Dunn, 19, was riding his motorcycle along a roadway in the village of Croughton, England, on the night of Aug. 27, when a car traveling in the opposite direction on the wrong side of the road hit him head-on, killing him. Sacoolas, 42, who is married to an American diplomat, admitted that she was responsible for the crash, but fled the U.K. to the U.S. after apparently claiming diplomatic immunity, which protects diplomats and their family members from prosecution or lawsuits under the host nation's laws.
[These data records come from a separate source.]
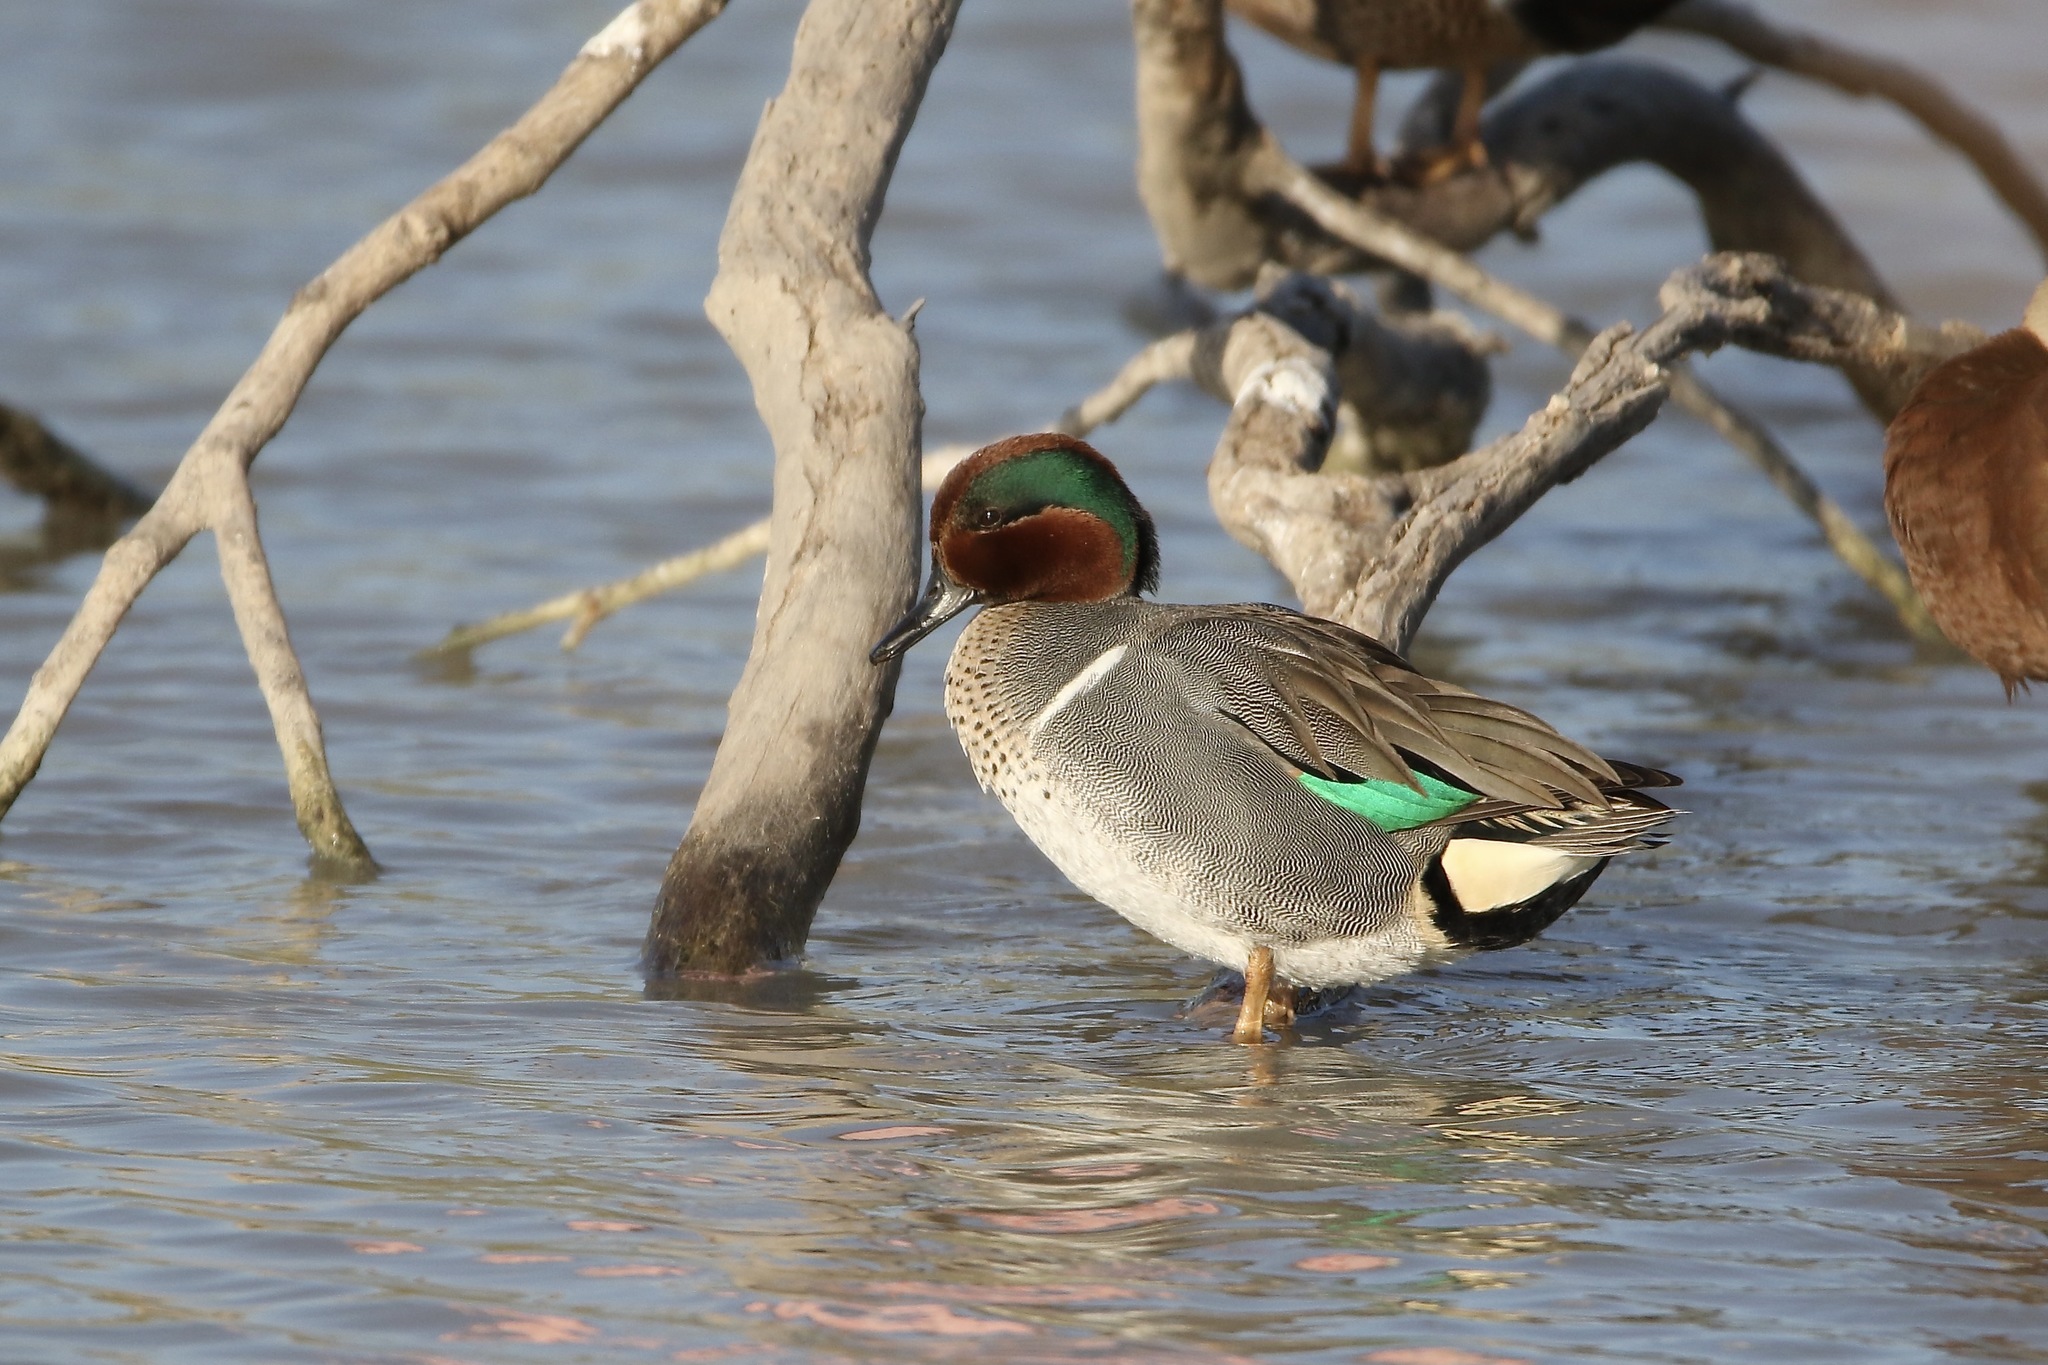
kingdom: Animalia
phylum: Chordata
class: Aves
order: Anseriformes
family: Anatidae
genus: Anas
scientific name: Anas crecca
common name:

Her attorney, Amy Jeffress, has said her client wants to meet with the family to apologize and take responsibility. Dunn's parents told ABC News that they would only meet with her if she returned to the U.K. to face the consequences of her actions.
On Wednesday, Trump suggested that British Prime Minister Boris Johnson, who made a public plea for Sacoolas to return to the U.K., asked Trump would organize the meeting between Sacoolas and the Dunn family.
"I offered to bring the person in question in and they weren't ready for it, but I did offer," Trump said. "I spoke with Boris, he asked me if I'd do that, and I did it."
Dunn's parents traveled to Washington on Tuesday, after receiving a call from the White House to say that they would be meeting with a senior official regarding their case.
"We had no idea," said Charlotte Charles. "Certainly didn't think for a second it would be President Trump."